Some gardeners not only look upon their garden as a source of enjoyment and beauty. They also have learned to become experts in landscape design. For example, they have learned over time how to add depth and height to the appearance of their garden and have learned the tricks necessary that give it added curb appeal. In short, how they design their garden has attracted interest from people in the neighborhood and passersby.
What they have learned is to keep things simple; mix and match shapes, textures, foliage, and colors; to balance the size of plants, and create emphasis.
For example, gardeners who have knowledge of landscaping use other design elements to add interest to the garden including incorporating walls, columns, and flowerpots.
Take balance. One can create a garden that has formal balance, which is when one side of the landscape is a near mirror image of the other side. Or one can create a garden that has an informal balance, when each side of the landscape is similar in size and weight, but not totally the same.
To add emphasis to the garden, a gardener can take a pot full of colorful annuals and place them on either side of the main entrance of the home to draw attention to the front door. An ornamental tree has been used to screen or soften the rigid look of a corner or architectural feature.
To help create the design gardeners with knowledge of landscaping design use specimen, key and accent plants to achieve the look they are after.
Specimen plants are part of the larger landscape, but stand out. These plants work in the design because of their unique form, foliage, or color and helps gain attention for a part of the house like the front door or as a primary focal point.
Key plants are used to soften or screen architectural features of a property like steps and fences or to soften the visual transition between the house and the property and allow it to fit into the total landscape.
Accent plants are commonly planted alone or in groups of three and provide seasonal interest at different times of the year.
Sequencing is a way for gardeners to show a gradual transition from one section of the landscape to another. This is achieved with short, fine textured plants in the front row, medium textured plants in the center and taller or large-leafed plants with a coarser texture in the back row.

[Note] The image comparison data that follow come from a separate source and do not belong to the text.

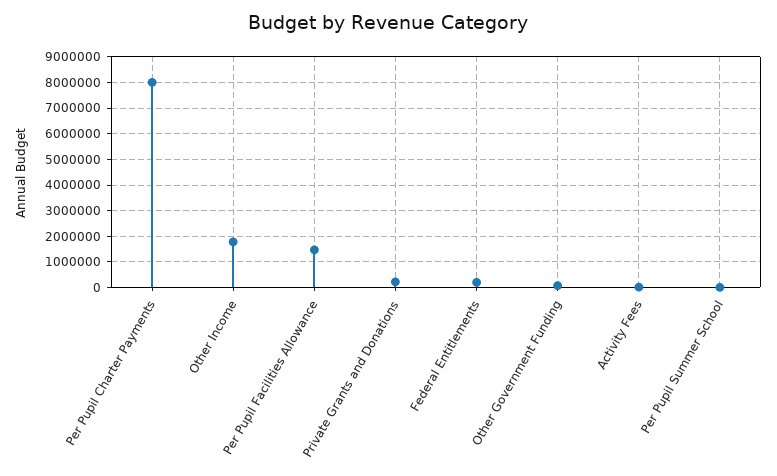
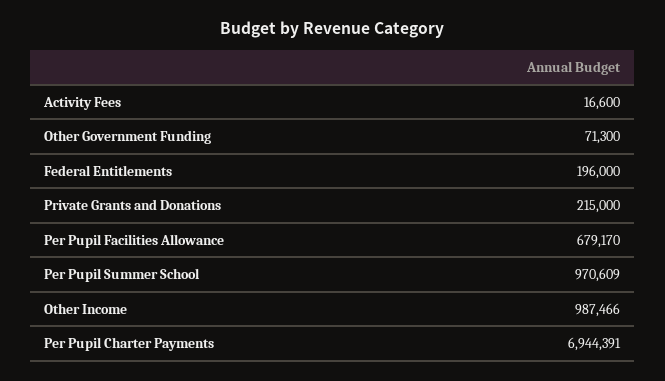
  {
-   "Per Pupil Charter Payments": 8000000,
+   "Per Pupil Charter Payments": 6944391,
-   "Other Income": 1750000,
+   "Other Income": 987466,
-   "Per Pupil Facilities Allowance": 1500000,
+   "Per Pupil Facilities Allowance": 679170,
    "Private Grants and Donations": 215000,
    "Federal Entitlements": 196000,
    "Other Government Funding": 71300,
    "Activity Fees": 16600,
-   "Per Pupil Summer School": 0
+   "Per Pupil Summer School": 970609
  }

Scale is also an important element to landscaping. It is the ratio or proportion between the sizes of certain elements in the landscape. So, large homes should have larger scaled landscaping than smaller houses. Two story homes work well with taller bushes and key plants that fit the scale of the house. Scale helps to achieve a visual transition between the lawn, shrubs, and trees on the property and the home.
Try using these concepts as you continue to update your garden and then wait for the favorable comments from impressed neighbors.